Anyone who’s known me for more than ten minutes knows that I’m a confirmed bibliophile. (Sounds dirty, doesn’t it?) Basically, I love everything about books. I love the way a fat paperback smells when I open it to the middle and bury my nose in the crease. I love the sound my fingernails make when I drum them on the front of a brand new hardcover. I love seeing them lined up like colorful soldiers on my bookshelf or perched in haphazard stacks against the walls of my apartment. But most of all, I love curling up in bed or on the couch and getting totally lost in the world of a good story.
My parents never got me a pony or a Barbie dream house, but the one thing they never denied me was books. Even before my brother or I could hold a book on our own, our dad read us everything from Tolkien to Treasure Island to Greek mythology. We were surrounded by books, and not just books that sat collecting dust. Books that were read and used, collected and savored.

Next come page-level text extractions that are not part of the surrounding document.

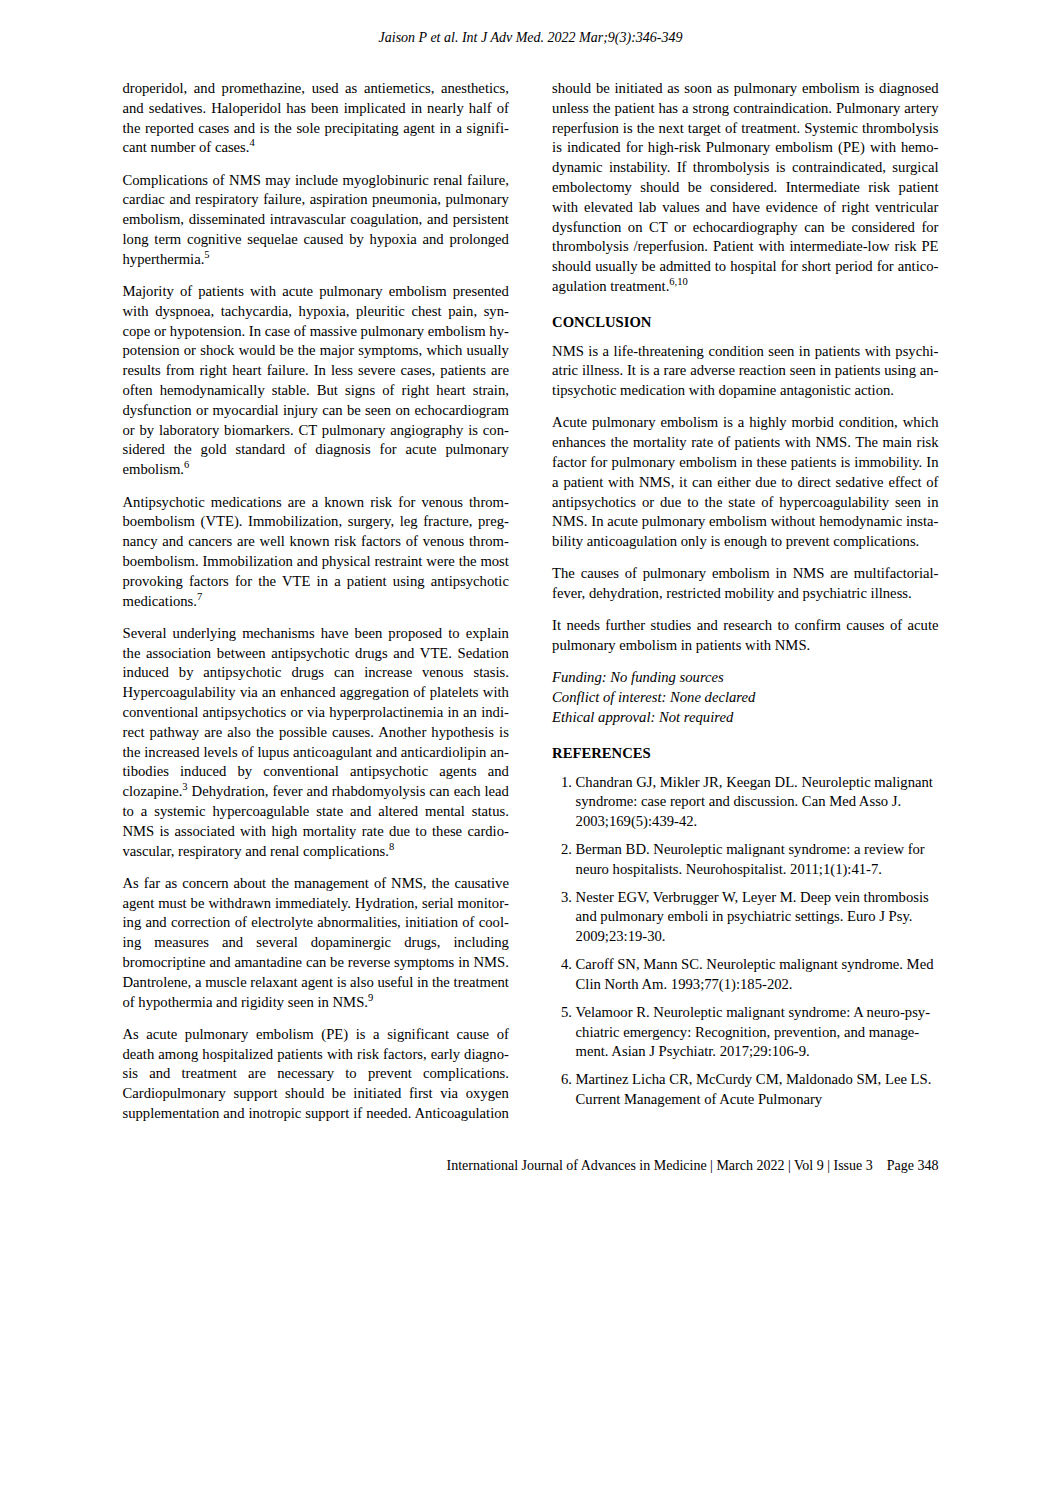Jaison P et al. Int J Adv Med. 2022 Mar;9(3):346-349
droperidol, and promethazine, used as antiemetics, anesthetics, and sedatives. Haloperidol has been implicated in nearly half of the reported cases and is the sole precipitating agent in a significant number of cases.4
Complications of NMS may include myoglobinuric renal failure, cardiac and respiratory failure, aspiration pneumonia, pulmonary embolism, disseminated intravascular coagulation, and persistent long term cognitive sequelae caused by hypoxia and prolonged hyperthermia.5
Majority of patients with acute pulmonary embolism presented with dyspnoea, tachycardia, hypoxia, pleuritic chest pain, syncope or hypotension. In case of massive pulmonary embolism hypotension or shock would be the major symptoms, which usually results from right heart failure. In less severe cases, patients are often hemodynamically stable. But signs of right heart strain, dysfunction or myocardial injury can be seen on echocardiogram or by laboratory biomarkers. CT pulmonary angiography is considered the gold standard of diagnosis for acute pulmonary embolism.6
Antipsychotic medications are a known risk for venous thromboembolism (VTE). Immobilization, surgery, leg fracture, pregnancy and cancers are well known risk factors of venous thromboembolism. Immobilization and physical restraint were the most provoking factors for the VTE in a patient using antipsychotic medications.7
Several underlying mechanisms have been proposed to explain the association between antipsychotic drugs and VTE. Sedation induced by antipsychotic drugs can increase venous stasis. Hypercoagulability via an enhanced aggregation of platelets with conventional antipsychotics or via hyperprolactinemia in an indirect pathway are also the possible causes. Another hypothesis is the increased levels of lupus anticoagulant and anticardiolipin antibodies induced by conventional antipsychotic agents and clozapine.3 Dehydration, fever and rhabdomyolysis can each lead to a systemic hypercoagulable state and altered mental status. NMS is associated with high mortality rate due to these cardiovascular, respiratory and renal complications.8
As far as concern about the management of NMS, the causative agent must be withdrawn immediately. Hydration, serial monitoring and correction of electrolyte abnormalities, initiation of cooling measures and several dopaminergic drugs, including bromocriptine and amantadine can be reverse symptoms in NMS. Dantrolene, a muscle relaxant agent is also useful in the treatment of hypothermia and rigidity seen in NMS.9
As acute pulmonary embolism (PE) is a significant cause of death among hospitalized patients with risk factors, early diagnosis and treatment are necessary to prevent complications. Cardiopulmonary support should be initiated first via oxygen supplementation and inotropic support if needed. Anticoagulation should be initiated as soon as pulmonary embolism is diagnosed unless the patient has a strong contraindication. Pulmonary artery reperfusion is the next target of treatment. Systemic thrombolysis is indicated for high-risk Pulmonary embolism (PE) with hemodynamic instability. If thrombolysis is contraindicated, surgical embolectomy should be considered. Intermediate risk patient with elevated lab values and have evidence of right ventricular dysfunction on CT or echocardiography can be considered for thrombolysis /reperfusion. Patient with intermediate-low risk PE should usually be admitted to hospital for short period for anticoagulation treatment.6,10
CONCLUSION
NMS is a life-threatening condition seen in patients with psychiatric illness. It is a rare adverse reaction seen in patients using antipsychotic medication with dopamine antagonistic action.
Acute pulmonary embolism is a highly morbid condition, which enhances the mortality rate of patients with NMS. The main risk factor for pulmonary embolism in these patients is immobility. In a patient with NMS, it can either due to direct sedative effect of antipsychotics or due to the state of hypercoagulability seen in NMS. In acute pulmonary embolism without hemodynamic instability anticoagulation only is enough to prevent complications.
The causes of pulmonary embolism in NMS are multifactorial-fever, dehydration, restricted mobility and psychiatric illness.
It needs further studies and research to confirm causes of acute pulmonary embolism in patients with NMS.
Funding: No funding sources Conflict of interest: None declared Ethical approval: Not required
REFERENCES
Chandran GJ, Mikler JR, Keegan DL. Neuroleptic malignant syndrome: case report and discussion. Can Med Asso J. 2003;169(5):439-42.
Berman BD. Neuroleptic malignant syndrome: a review for neuro hospitalists. Neurohospitalist. 2011;1(1):41-7.
Nester EGV, Verbrugger W, Leyer M. Deep vein thrombosis and pulmonary emboli in psychiatric settings. Euro J Psy. 2009;23:19-30.
Caroff SN, Mann SC. Neuroleptic malignant syndrome. Med Clin North Am. 1993;77(1):185-202.
Velamoor R. Neuroleptic malignant syndrome: A neuro-psychiatric emergency: Recognition, prevention, and management. Asian J Psychiatr. 2017;29:106-9.
Martinez Licha CR, McCurdy CM, Maldonado SM, Lee LS. Current Management of Acute Pulmonary
International Journal of Advances in Medicine | March 2022 | Vol 9 | Issue 3 Page 348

Loving books came easy to me. It was like breathing; for me, books were (and still are) just as necessary to my survival as oxygen. I’ve never been away from them. When I went to college, my favorite books went with me. First apartment, second apartment, etc. When I moved to L.A., I could only take two or three boxes of books, nowhere enough room for my entire collection. I had to pick and choose what went and what stayed. It was like Sophie’s Choice Part II.

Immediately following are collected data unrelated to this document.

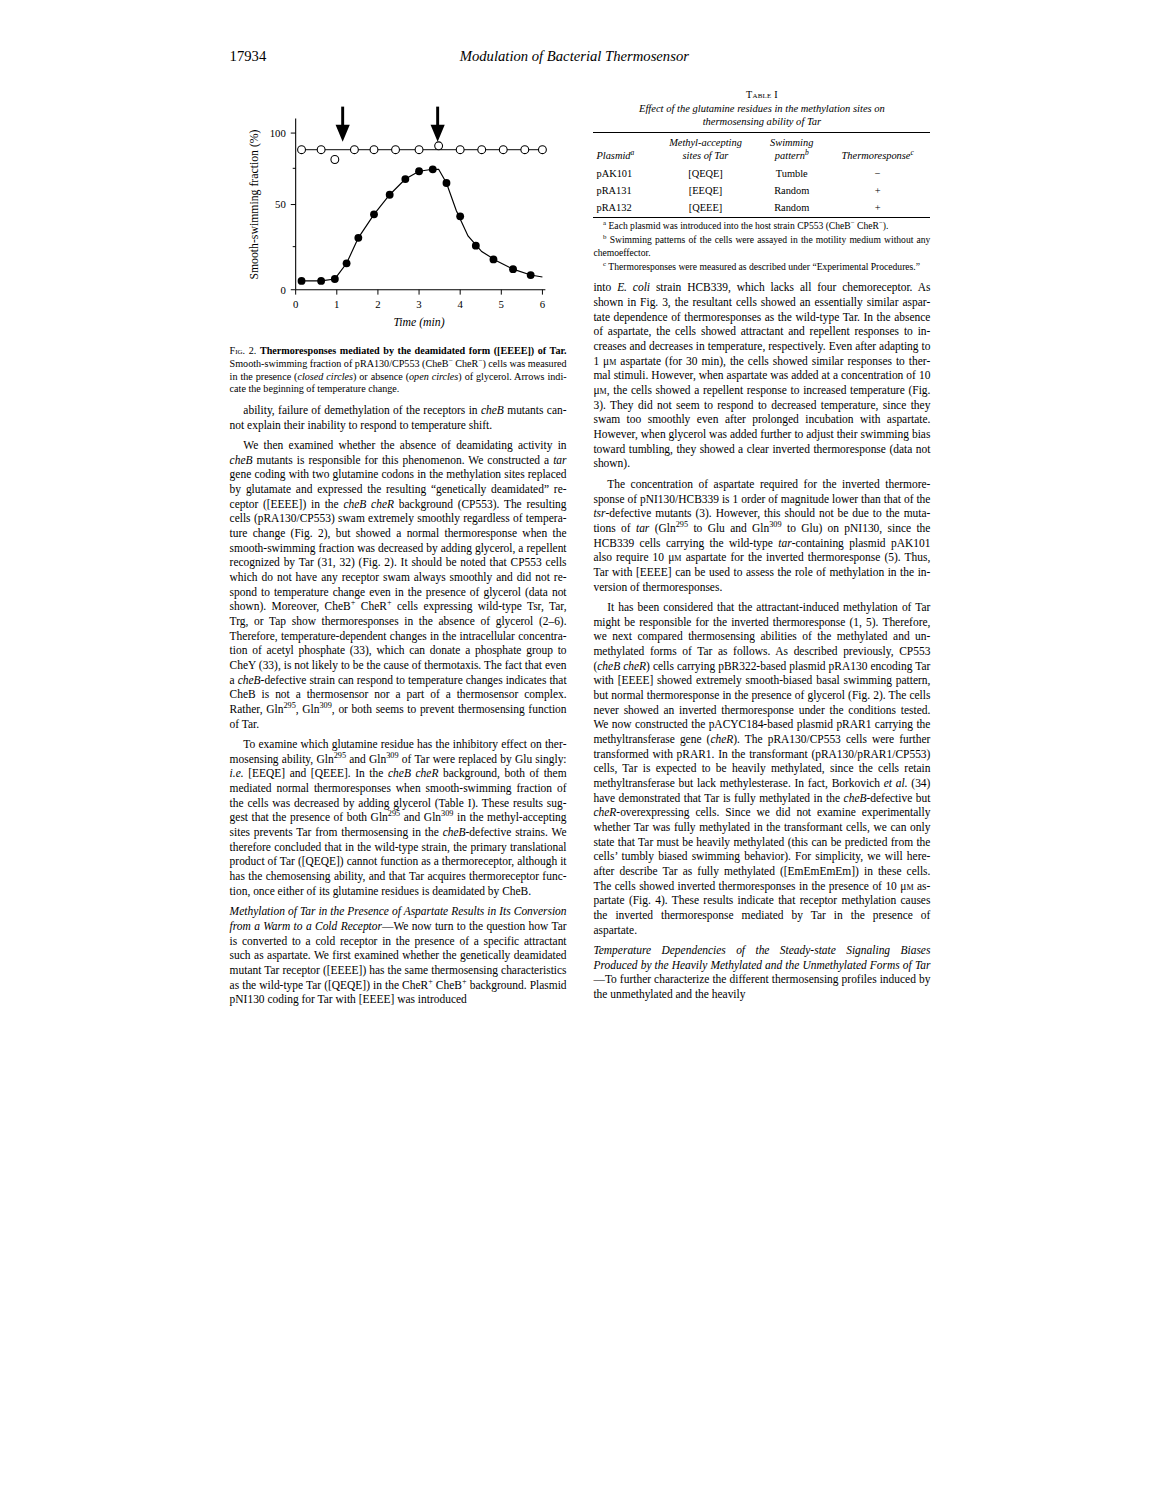17934 Modulation of Bacterial Thermosensor
0 50 100 0 1 2 3 4 5 6 Time (min) Smooth-swimming fraction (%)
Fig. 2. Thermoresponses mediated by the deamidated form ([EEEE]) of Tar. Smooth-swimming fraction of pRA130/CP553 (CheB− CheR−) cells was measured in the presence (closed circles) or absence (open circles) of glycerol. Arrows indicate the beginning of temperature change.
ability, failure of demethylation of the receptors in cheB mutants cannot explain their inability to respond to temperature shift.
We then examined whether the absence of deamidating activity in cheB mutants is responsible for this phenomenon. We constructed a tar gene coding with two glutamine codons in the methylation sites replaced by glutamate and expressed the resulting “genetically deamidated” receptor ([EEEE]) in the cheB cheR background (CP553). The resulting cells (pRA130/CP553) swam extremely smoothly regardless of temperature change (Fig. 2), but showed a normal thermoresponse when the smooth-swimming fraction was decreased by adding glycerol, a repellent recognized by Tar (31, 32) (Fig. 2). It should be noted that CP553 cells which do not have any receptor swam always smoothly and did not respond to temperature change even in the presence of glycerol (data not shown). Moreover, CheB+ CheR+ cells expressing wild-type Tsr, Tar, Trg, or Tap show thermoresponses in the absence of glycerol (2–6). Therefore, temperature-dependent changes in the intracellular concentration of acetyl phosphate (33), which can donate a phosphate group to CheY (33), is not likely to be the cause of thermotaxis. The fact that even a cheB-defective strain can respond to temperature changes indicates that CheB is not a thermosensor nor a part of a thermosensor complex. Rather, Gln295, Gln309, or both seems to prevent thermosensing function of Tar.
To examine which glutamine residue has the inhibitory effect on thermosensing ability, Gln295 and Gln309 of Tar were replaced by Glu singly: i.e. [EEQE] and [QEEE]. In the cheB cheR background, both of them mediated normal thermoresponses when smooth-swimming fraction of the cells was decreased by adding glycerol (Table I). These results suggest that the presence of both Gln295 and Gln309 in the methyl-accepting sites prevents Tar from thermosensing in the cheB-defective strains. We therefore concluded that in the wild-type strain, the primary translational product of Tar ([QEQE]) cannot function as a thermoreceptor, although it has the chemosensing ability, and that Tar acquires thermoreceptor function, once either of its glutamine residues is deamidated by CheB.
Methylation of Tar in the Presence of Aspartate Results in Its Conversion from a Warm to a Cold Receptor—We now turn to the question how Tar is converted to a cold receptor in the presence of a specific attractant such as aspartate. We first examined whether the genetically deamidated mutant Tar receptor ([EEEE]) has the same thermosensing characteristics as the wild-type Tar ([QEQE]) in the CheR+ CheB+ background. Plasmid pNI130 coding for Tar with [EEEE] was introduced
Table I
Effect of the glutamine residues in the methylation sites on
thermosensing ability of Tar
| Plasmid a | Methyl-accepting sites of Tar | Swimming pattern b | Thermoresponse c |
| --- | --- | --- | --- |
| pAK101 | [QEQE] | Tumble | − |
| pRA131 | [EEQE] | Random | + |
| pRA132 | [QEEE] | Random | + |
a Each plasmid was introduced into the host strain CP553 (CheB− CheR−).
b Swimming patterns of the cells were assayed in the motility medium without any chemoeffector.
c Thermoresponses were measured as described under “Experimental Procedures.”
into E. coli strain HCB339, which lacks all four chemoreceptor. As shown in Fig. 3, the resultant cells showed an essentially similar aspartate dependence of thermoresponses as the wild-type Tar. In the absence of aspartate, the cells showed attractant and repellent responses to increases and decreases in temperature, respectively. Even after adapting to 1 μm aspartate (for 30 min), the cells showed similar responses to thermal stimuli. However, when aspartate was added at a concentration of 10 μm, the cells showed a repellent response to increased temperature (Fig. 3). They did not seem to respond to decreased temperature, since they swam too smoothly even after prolonged incubation with aspartate. However, when glycerol was added further to adjust their swimming bias toward tumbling, they showed a clear inverted thermoresponse (data not shown).
The concentration of aspartate required for the inverted thermoresponse of pNI130/HCB339 is 1 order of magnitude lower than that of the tsr-defective mutants (3). However, this should not be due to the mutations of tar (Gln295 to Glu and Gln309 to Glu) on pNI130, since the HCB339 cells carrying the wild-type tar-containing plasmid pAK101 also require 10 μm aspartate for the inverted thermoresponse (5). Thus, Tar with [EEEE] can be used to assess the role of methylation in the inversion of thermoresponses.
It has been considered that the attractant-induced methylation of Tar might be responsible for the inverted thermoresponse (1, 5). Therefore, we next compared thermosensing abilities of the methylated and unmethylated forms of Tar as follows. As described previously, CP553 (cheB cheR) cells carrying pBR322-based plasmid pRA130 encoding Tar with [EEEE] showed extremely smooth-biased basal swimming pattern, but normal thermoresponse in the presence of glycerol (Fig. 2). The cells never showed an inverted thermoresponse under the conditions tested. We now constructed the pACYC184-based plasmid pRAR1 carrying the methyltransferase gene (cheR). The pRA130/CP553 cells were further transformed with pRAR1. In the transformant (pRA130/pRAR1/CP553) cells, Tar is expected to be heavily methylated, since the cells retain methyltransferase but lack methylesterase. In fact, Borkovich et al. (34) have demonstrated that Tar is fully methylated in the cheB-defective but cheR-overexpressing cells. Since we did not examine experimentally whether Tar was fully methylated in the transformant cells, we can only state that Tar must be heavily methylated (this can be predicted from the cells’ tumbly biased swimming behavior). For simplicity, we will hereafter describe Tar as fully methylated ([EmEmEmEm]) in these cells. The cells showed inverted thermoresponses in the presence of 10 μm aspartate (Fig. 4). These results indicate that receptor methylation causes the inverted thermoresponse mediated by Tar in the presence of aspartate.
Temperature Dependencies of the Steady-state Signaling Biases Produced by the Heavily Methylated and the Unmethylated Forms of Tar—To further characterize the different thermosensing profiles induced by the unmethylated and the heavily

In the six years since, I’ve bought new books, brought some of my old babies to the west coast as I’ve gone back and forth for holidays, and the big bookshelf my dad bought me in California has gone from being virtually empty to looking like this:
And that’s just one shelf. I have three others, smaller, but just as packed. And I’m browsing Ikea.com for a new one.
Some might call it an addiction, and maybe it is, but the only damage that’s ever come from it (save for the occasional papercut) has been dealt to my bank account. Books might be a drug, but rather than disable, they enrich. And I don’t discriminate. I love my bodice-ripper romances just as as much as I love my Jane Austen’s or my Harry Potter’s or my copy of Miyamoto Musashi’s A Book of Five Rings, a gift from my father which he calls “a handy and brief guide to projecting yourself.”
(Note: this might be the most cherished book on my shelves and I include my first edition Nora Roberts circa 1982 in that statement.)
I added 69 new books to my collection this weekend and all but five of them were free. I think if you ask any writer what they like to do most in the world, nine out of ten of them will tell you that they love to read.
The tenth one probably won’t stop reading long enough to answer.